### Passage shown
Many members of the Twitterati – who slammed Shobha De a few days ago for taking a distasteful dig at an obese cop – are the same people who have trolled actor Ayesha Takia for her new appearance.
I personally am not thrilled about Takia’s makeover as I shared the general perception of her as someone who was already gorgeous with a delightfully expressive face – perhaps that’s why the new frozen countenance is jarring. I am also not comfortable watching cosmetic surgery become mainstream or normalised into the culture like it has in some countries and in Hollywood. It is tempting to speak against the latest public occurrence of it and I don’t expect a polite silence from people when an actor chooses to go under the knife. Throughout the history of cinema, bodies of actors have been contested terrains of symbolic as well as very real battles. But it is the system that deserves criticism, not its symptoms or its victims. That can be done without dissing the victim as stupid, dumb, ugly or spendthrift (paths opted by many trolls of Takia’s look).
Such hypocrisy all around!

### Collected material
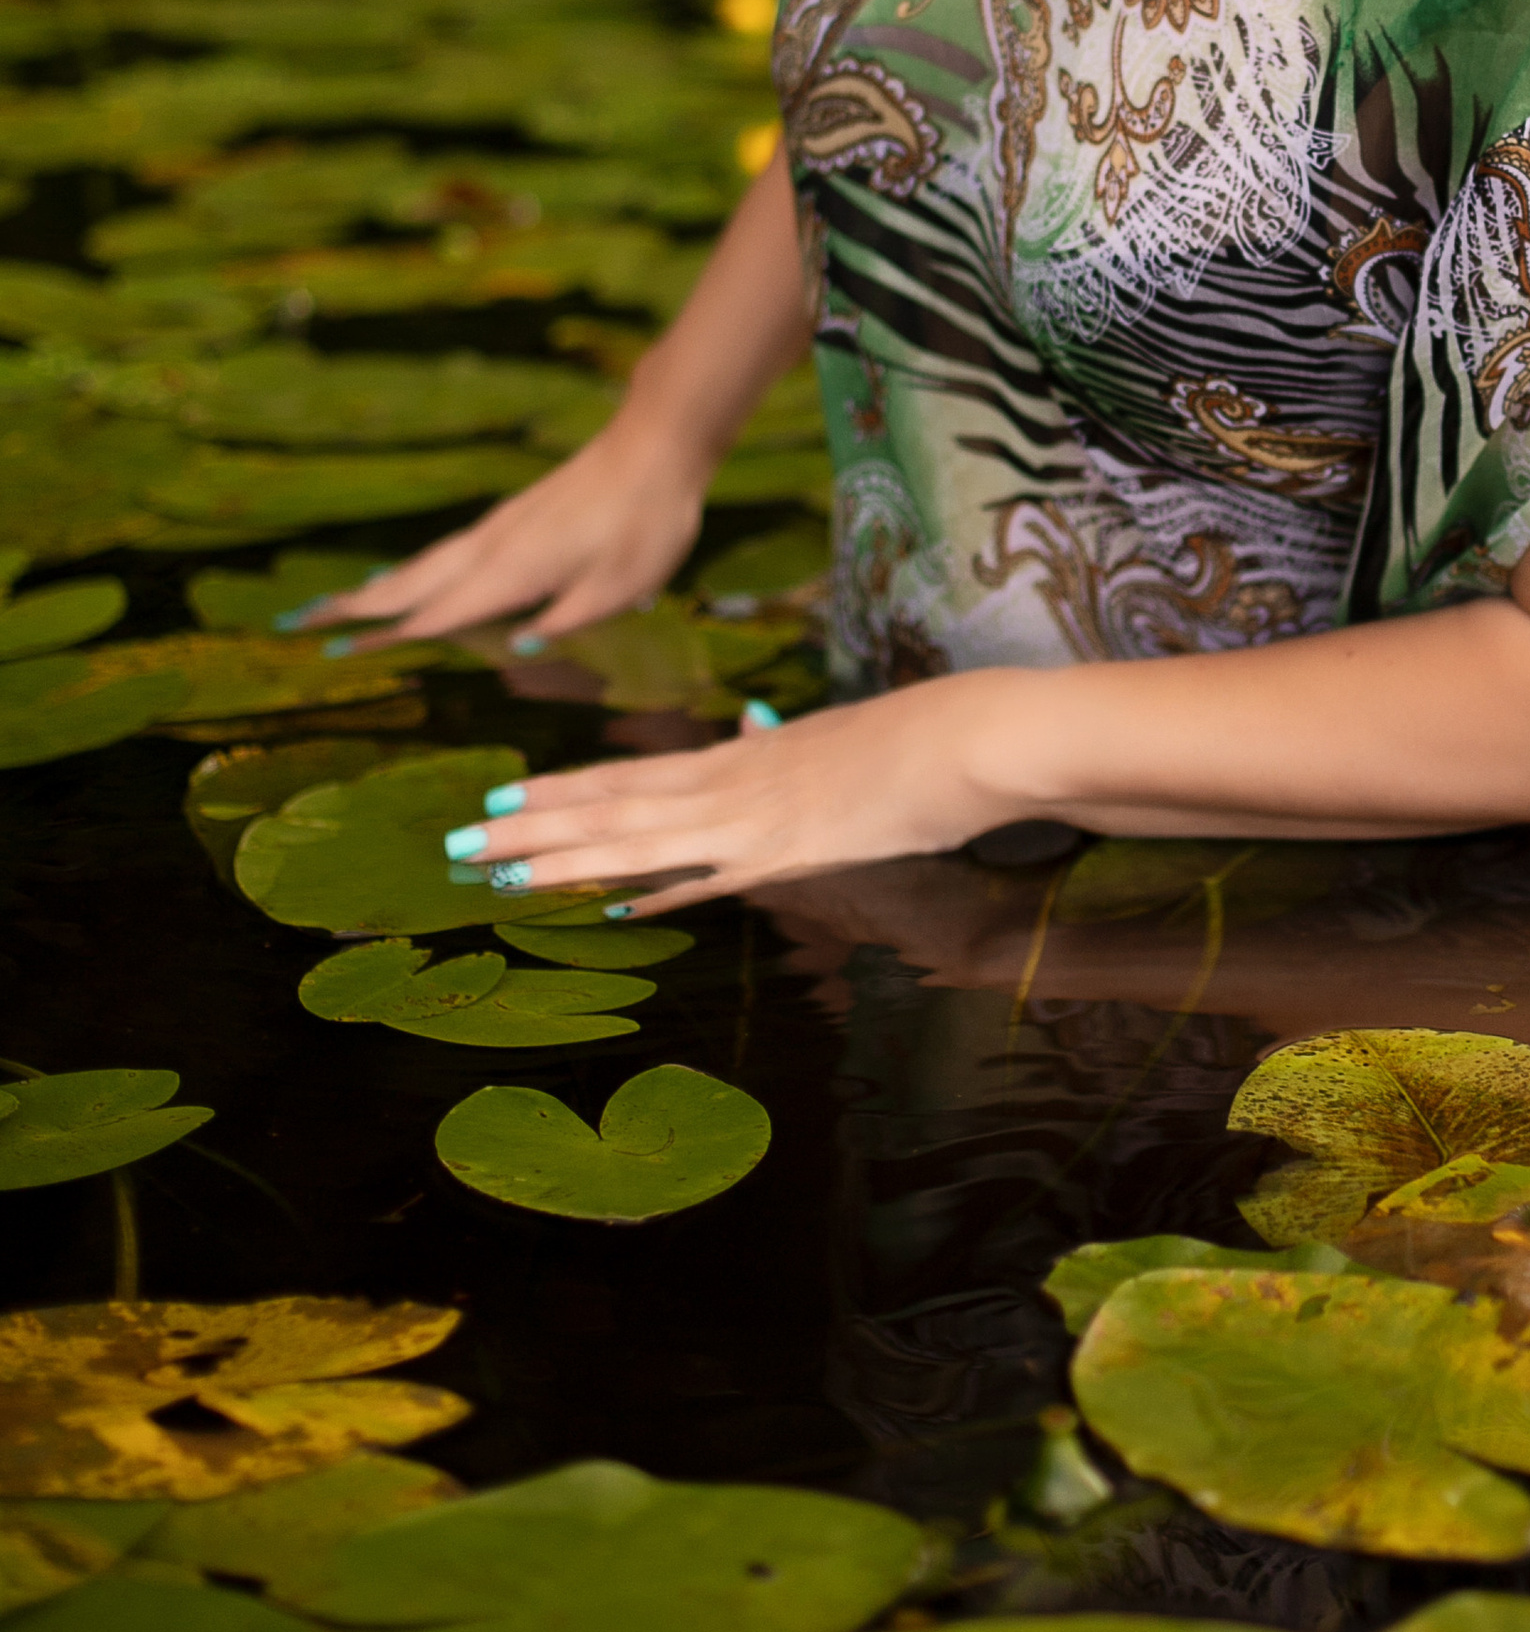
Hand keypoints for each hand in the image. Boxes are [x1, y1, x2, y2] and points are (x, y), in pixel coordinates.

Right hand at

### Activities
a: Return the part of the passage on Ayesha Takia from "I personally am" to "of Takia’s look).", word for word.
b: In the passage on Ayesha Takia, whom had members of the Twitterati slammed a few days earlier for a distasteful dig at an obese cop?
The material comes from a source unrelated to the passage on Ayesha Takia.

### Answers by item
a:
I personally am not thrilled about Takia’s makeover as I shared the general perception of her as someone who was already gorgeous with a delightfully expressive face – perhaps that’s why the new frozen countenance is jarring. I am also not comfortable watching cosmetic surgery become mainstream or normalised into the culture like it has in some countries and in Hollywood. It is tempting to speak against the latest public occurrence of it and I don’t expect a polite silence from people when an actor chooses to go under the knife. Throughout the history of cinema, bodies of actors have been contested terrains of symbolic as well as very real battles. But it is the system that deserves criticism, not its symptoms or its victims. That can be done without dissing the victim as stupid, dumb, ugly or spendthrift (paths opted by many trolls of Takia’s look).

b: Shobha De